Mir Alam Mandi kaman
Structure in the middle of the road
We joined the main road and passed the Devdi Inayat Jung Bahadur. Inayat Jung was a scholar who translated the  Persian map of Hyderabad Deccan. There is a platform in front of the Devdi where the owner of the Devdi stands and receives the procession of Bibi ka Alam. The Devdi is presently being used for Shia congregations.

A little further down the road we see the beautiful Nizamia Girls College. Further down on the right we see the Hathi darwaza or the Peeli (yellow) darwaza. It's big enough for an elephant to enter and hence the name perhaps. This was the original entrance to the Purani Haveli but now a road bisects the front part of the gate and the palace. Apparently, the Dabirpura gate which is as majestic as this one stands a little ahead but we did not go there. We retraced our steps and headed to the Purani Havel. 
Hathi darwaza now separated from the palace

Spacious old grounds of Purani Haveli

It's spacious and beautiful. Takes our breath away.

Purani Haveli was built during the Qutb Shahi period in the 16th century as a residence for the Pehwa of Mohammed Quli. Apparently it was used as a nodal office for trade even then. The palace was later acquired by the Nizams and renovated. Since this palace remained unoccupied for many years as the Nizams used the Chowmahalla palace instead, this became Purani or Old palace.
Tree lined arcade - a whiff of times gone by
It saw some years of grandeur though because the fifth Nizam was born here and the sixth Nizam, Mahboob Ali, made it his permanent residence (before he moved to Falaknama palace). In 1971 Mir Barkat Ali Khan son of Nizam VII donated the palace to the Mukarram Jah Trust. There is a lovely garden, two rows of beautiful buildings on either side which house offices and a junior college, vast courtyards and the palace itself at the far end. There is a museum of HEH Nizam which includes a humongous wardrobe, but we did not get to see that because the museum opens only at 10.
Long view of the Purani Haveli

Purani Haveli

We ate the breakfast of idli and vada which is part of the event and took a rickshaw back to Charminar. Another day well spent. 
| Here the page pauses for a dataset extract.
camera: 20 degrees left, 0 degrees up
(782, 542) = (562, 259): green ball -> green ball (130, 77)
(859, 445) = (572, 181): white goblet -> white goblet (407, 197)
The huge arches, the old mosques, the ancient buildings, the plan of the old city, the history and the drama makes you want to come back again. Just as the decay and neglect worry you as it is a space that is slowly but surely being swallowed by the demands of a new city, a new world. These spaces and ideas have a quality that is missing in the new spaces - the soul is missing. A look around and you can see greed, poverty and survival.